The NHL has long been considered a potential game-changing force in the future of women’s professional hockey. It has the funding, marketing and networking avenues similar to what the NBA used to mold women’s professional basketball.

But the NHL has not forced the issue of a merger. After the Olympics, the U.S. team was invited to meet with NHL Commissioner Gary Bettman, who said he discussed his interest in seeing one professional league with the players and said that the time was right to collaborate to raise the profile of the sport.

As long as the CWHL and NWHL continue to choose to operate separately, Bettman said, the NHL would not interfere, even though that leaves “two leagues where neither is perhaps as strong as it should or could be.”

“It would be nice to see a little bit more of an active approach than a passive approach from some higher-up people,” Lamoureux-Davidson said. “The NHL has resources; they have venues already established with practice rinks. If people are passive on it, it will be slower, and I think an opportunity will be missed.”

Both leagues made notable strides on their own last season. The CWHL started paying players, two years after the NWHL did, and two NHL teams invested in NWHL franchises.

Individual NHL teams have also provided support for CWHL teams in the past. Daoust said she would like to see more single-admission doubleheaders in cities that have professional men’s and women’s teams, “and not do that just once a year,” as has occasionally happened.

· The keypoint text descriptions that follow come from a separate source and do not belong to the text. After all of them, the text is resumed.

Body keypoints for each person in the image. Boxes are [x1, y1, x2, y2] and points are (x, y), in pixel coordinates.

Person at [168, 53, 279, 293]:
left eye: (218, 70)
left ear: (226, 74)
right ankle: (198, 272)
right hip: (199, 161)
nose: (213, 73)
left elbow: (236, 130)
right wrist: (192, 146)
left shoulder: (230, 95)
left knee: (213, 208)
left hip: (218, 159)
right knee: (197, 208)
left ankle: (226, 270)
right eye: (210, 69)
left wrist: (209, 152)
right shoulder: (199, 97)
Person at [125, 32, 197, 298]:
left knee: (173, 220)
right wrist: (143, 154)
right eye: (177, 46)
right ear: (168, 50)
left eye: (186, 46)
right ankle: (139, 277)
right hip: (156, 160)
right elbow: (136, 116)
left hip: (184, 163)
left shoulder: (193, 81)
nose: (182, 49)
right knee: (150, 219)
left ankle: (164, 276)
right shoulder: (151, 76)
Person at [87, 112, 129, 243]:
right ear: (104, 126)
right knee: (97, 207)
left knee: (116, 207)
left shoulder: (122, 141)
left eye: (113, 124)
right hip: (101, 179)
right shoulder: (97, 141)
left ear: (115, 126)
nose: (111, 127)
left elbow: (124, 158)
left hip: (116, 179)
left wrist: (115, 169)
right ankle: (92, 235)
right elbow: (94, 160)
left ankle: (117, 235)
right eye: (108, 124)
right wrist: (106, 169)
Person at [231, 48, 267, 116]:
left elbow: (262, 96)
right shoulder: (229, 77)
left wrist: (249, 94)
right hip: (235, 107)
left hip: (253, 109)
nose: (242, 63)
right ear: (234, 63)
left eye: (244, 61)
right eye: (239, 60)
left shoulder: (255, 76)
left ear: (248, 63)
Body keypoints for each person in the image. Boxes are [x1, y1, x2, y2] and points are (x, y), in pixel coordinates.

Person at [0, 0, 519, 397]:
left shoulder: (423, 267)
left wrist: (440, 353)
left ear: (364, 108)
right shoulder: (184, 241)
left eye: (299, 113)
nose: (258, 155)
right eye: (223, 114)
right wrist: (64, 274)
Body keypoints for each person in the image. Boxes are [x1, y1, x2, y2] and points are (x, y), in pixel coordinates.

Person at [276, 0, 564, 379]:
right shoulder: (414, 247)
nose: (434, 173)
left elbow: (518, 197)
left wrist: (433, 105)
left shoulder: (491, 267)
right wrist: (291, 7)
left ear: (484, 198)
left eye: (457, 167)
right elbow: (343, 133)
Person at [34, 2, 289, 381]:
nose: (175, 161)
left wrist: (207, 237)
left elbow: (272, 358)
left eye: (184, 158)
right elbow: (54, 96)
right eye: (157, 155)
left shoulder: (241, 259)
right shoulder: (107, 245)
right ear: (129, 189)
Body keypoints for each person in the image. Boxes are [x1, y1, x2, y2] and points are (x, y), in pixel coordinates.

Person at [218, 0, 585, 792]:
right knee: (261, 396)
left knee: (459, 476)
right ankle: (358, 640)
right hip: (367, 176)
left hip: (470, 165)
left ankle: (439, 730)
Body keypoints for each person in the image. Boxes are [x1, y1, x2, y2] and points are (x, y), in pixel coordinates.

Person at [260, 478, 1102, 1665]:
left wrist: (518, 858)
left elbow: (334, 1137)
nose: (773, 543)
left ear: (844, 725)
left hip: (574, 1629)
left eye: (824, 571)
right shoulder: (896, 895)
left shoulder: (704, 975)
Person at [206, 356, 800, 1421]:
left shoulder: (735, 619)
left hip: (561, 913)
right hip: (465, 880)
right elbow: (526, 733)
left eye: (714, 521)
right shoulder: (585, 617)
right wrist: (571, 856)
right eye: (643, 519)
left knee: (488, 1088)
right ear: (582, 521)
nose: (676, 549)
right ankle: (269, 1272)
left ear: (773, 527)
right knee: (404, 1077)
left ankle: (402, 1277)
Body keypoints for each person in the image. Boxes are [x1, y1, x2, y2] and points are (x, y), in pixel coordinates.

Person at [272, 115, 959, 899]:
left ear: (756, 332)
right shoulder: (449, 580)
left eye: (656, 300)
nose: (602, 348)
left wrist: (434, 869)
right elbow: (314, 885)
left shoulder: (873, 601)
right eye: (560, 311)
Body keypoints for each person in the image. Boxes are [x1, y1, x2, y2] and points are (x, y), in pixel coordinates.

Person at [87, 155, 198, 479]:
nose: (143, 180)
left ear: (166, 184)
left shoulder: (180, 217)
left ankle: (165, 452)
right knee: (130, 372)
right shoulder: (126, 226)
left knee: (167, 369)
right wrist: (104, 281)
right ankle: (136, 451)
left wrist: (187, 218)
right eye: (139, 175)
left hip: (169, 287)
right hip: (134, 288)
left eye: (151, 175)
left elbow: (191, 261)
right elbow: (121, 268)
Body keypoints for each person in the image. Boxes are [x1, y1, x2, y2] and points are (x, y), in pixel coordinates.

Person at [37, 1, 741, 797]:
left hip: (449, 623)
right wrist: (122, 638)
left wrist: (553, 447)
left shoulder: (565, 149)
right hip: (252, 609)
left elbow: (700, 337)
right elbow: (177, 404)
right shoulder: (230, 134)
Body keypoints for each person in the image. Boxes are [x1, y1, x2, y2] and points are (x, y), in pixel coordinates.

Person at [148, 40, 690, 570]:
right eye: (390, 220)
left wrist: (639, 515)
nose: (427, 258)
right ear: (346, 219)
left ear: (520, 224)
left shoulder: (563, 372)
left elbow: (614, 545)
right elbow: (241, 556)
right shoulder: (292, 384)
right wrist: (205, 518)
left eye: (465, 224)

“We need money invested in our league,” said Daoust, who also would like more-engaged sponsors. “We need money to allow our players to only be athletes. Media has a big responsibility. TSN never talks about the CWHL, saying they’re playing this weekend at 7, come watch them.”

Knight said USA Hockey, which pays the national team’s salaries, needed to play an active role in the sport’s future for women and girls. The national team’s March 2017 boycott led to the creation of a Women’s High Performance Advisory Group within USA Hockey. But because of the team’s Olympic commitments, the group was officially formed only recently.

Each of the national team’s notable victories on and off the ice over the past year came against significant odds. As those past conquests showed, talk alone will not create results. Despite no signs of one league forming any time soon, the players remain confident they can once again reshape their sport.

“We just proved if we have the right resources and right support, we’re able to accomplish great things,” Knight said. “We just have to steer them to what we need as players.”